I’m no stranger to the Democratic Republic of Congo (DRC). Over the years I’ve made numerous visits to this vast and tantalising country the citizens of which for a seemingly interminable period of time, have been subjected to some of the worst hardships, humanitarian crises and horrors imaginable.

On those many trips to the country’s remote parts, I’ve watched the poorest hack the coltan and cobalt from the ground, needed to keep our digital gizmos and batteries working here in the comparatively wealthy developed world.

I’ve seen Congolese children wading waist deep in water, torches taped to their foreheads or held between their teeth as they enter the darkness of old and now illegal goldmines.

There for hours every day in the inky blackness they dig and pan for the precious metal, much of which ends up funding militias and predatory gunmen that only in turn make the lives of ordinary people more precarious.

Despite the country's vast natural resources, two million children are at risk of starvation and 4.5 million people have fled their homes because of recent fighting.

Conflict, hunger, poverty, displacement have become virtual bywords for DRC. So much so that the nation’s government recently boycotted its own donor conference in Geneva on the grounds that the UN and humanitarian community were propagating a “bad image of DRC throughout the world”.

Such a response of course does make DRC’s massive problems go away, the latest of which has been an outbreak of the Ebola virus in the northwest city of Mbandaka.

Just yesterday the World Health Organisation (WHO) raised the Ebola health risk assessment to “very high” ahead of an emergency meeting to discuss the worsening presence of the disease.

Concerns about its spread have escalated after reports of a rising number of confirmed cases in Mbandakaa city of 1 million people, raising the prospect of a wider outbreak than feared.

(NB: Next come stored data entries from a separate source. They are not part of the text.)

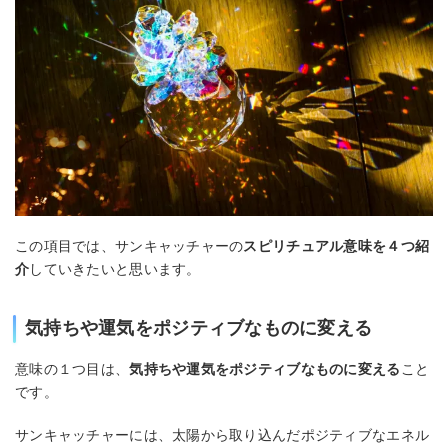
この項目では、サンキャッチャーの
スピリチュアル意味を４つ紹
介
していきたいと思います。
気持ちや運気をポジティブなものに変える
意味の１つ目は、
気持ちや運気をポジティブなものに変える
こと
です。
サンキャッチャーには、太陽から取り込んだポジティブなエネル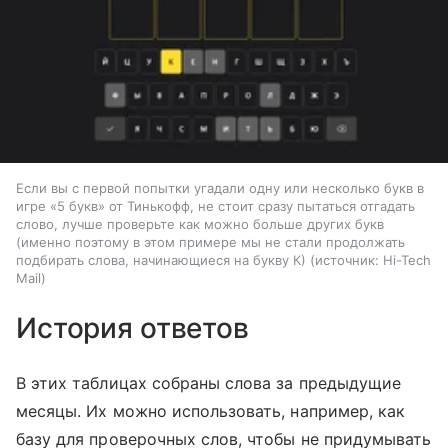
Если вы с первой попытки угадали одну или несколько букв в
игре «5 букв» от Тинькофф, не стоит сразу пытаться отгадать
слово, лучше проверьте как можно больше других букв
(именно поэтому в этом примере мы не стали продолжать
подбирать слова, начинающиеся на букву К)
источник:
Hi-Tech
Mail
История ответов
В этих таблицах собраны слова за предыдущие
месяцы. Их можно использовать, например, как
базу для проверочных слов, чтобы не придумывать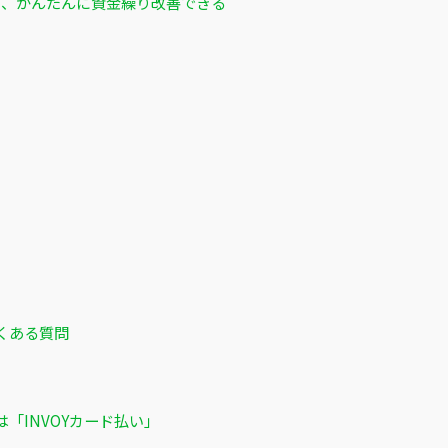
ると、かんたんに資金繰り改善できる
くある質問
「INVOYカード払い」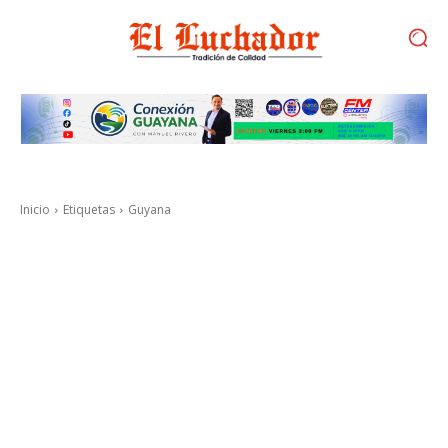
Inicio
Etiquetas
Guyana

WHO spokesman Tarik Jasarevic said yesterday that Congo’s Ministry of Health had provided updated figures: 45 cases overall since April 4, including 14 confirmed, 10 suspected and 21 probable. There had been 25 deaths, but no new infections among health workers, said Mr Jasarevic.

Initially the outbreak was in a rural area 95 miles from Mbandaka, giving the response teams a better chance of containing it. But now cases have appeared in the city itself.

Another Ebola outbreak is the last thing sub-Saharan Africa needs. Even now the impact of the West African epidemic of the virus between 2013- 2016 still resonates in the region and beyond. It was only in March of 2016 that the WHO terminated the state of public health emergency status of that last outbreak, and people are still picking up the pieces of their lives today.

For DRC itself it’s another blow and one that will place even greater pressure on the already limited resources it has at its disposal without substantial intervention by the international community.

Nothing about DRC either in terms of the country’s physical scale or that of its myriad problems is anything short of enormous.

At least 13 million people are in need of humanitarian assistance according to the UN. This is a need up there on a par with Syria and Yemen and has been like this for years now. These humanitarian needs largely caused by conflict, have doubled over the past year alone. In huge parts of the country, especially the east civilians are confronted daily by massacres, persistent and recurring displacement, rape, kidnappings, human trafficking, house burning and a proliferation of foreign and local armed groups.

The latest Ebola crises is certainly going to add to DRC’s problems, and every measure necessary will no doubt be brought to bear to contain the spread of the disease. But it’s important too that there is not the same disproportionate alarmist emphasis placed on the current situation as reared its head in the 2013-2016 outbreak.

Despite the fact that Ebola affected only five out of 54 countries across Africa, that disproportionately alarmist response last time around did the continent a great disservice in the longer term. Shortly after the end of that last Ebola outbreak in West Africa two years ago, I interviewed Professor Peter Piot, the Belgian microbiologist who helped discover the Ebola virus in 1976.

Now director of the London School of Hygiene and Tropical Medicine, Professor Piot was at pains to point out that Ebola had not gone away and that it was vital to maintain every possible safeguard and measure against the return of the disease. Equally however he warned against allowing the disease’s existence in Africa to inhibit all the progress and positive things happening across the continent.

“Africa has lots of possibilities it’s the cradle of mankind a source of inspiration, creativity and richness and we should never forget that despite the challenges the continent continues to present,” he told me.

DRC knows all about those challenges. What this huge country has faced is one of the most complex and long lasting humanitarian crises the world has seen. For these reasons the country has seen “donor fatigue” a condition only compounded by DRC President Joseph Kabila's decision that his government would set up its own agency’ to “manage, monitor and control humanitarian funds and work to channel all financial flows affecting the humanitarian sector” in the country.

Since the boycott of the Geneva conference last month observers has warned that relations between the DRC government and international aid agencies have hit a “low point”.

Caught in the middle of course are those13 million people who are desperately in need of humanitarian support and increasingly becoming political bargaining chips, ahead of the country’s elections now slated for December.

If nothing else hears hoping the latest outbreak of Ebola may focus the minds of those on all sides. The need for cooperation between the government and international humanitarian community in DRC has never been greater.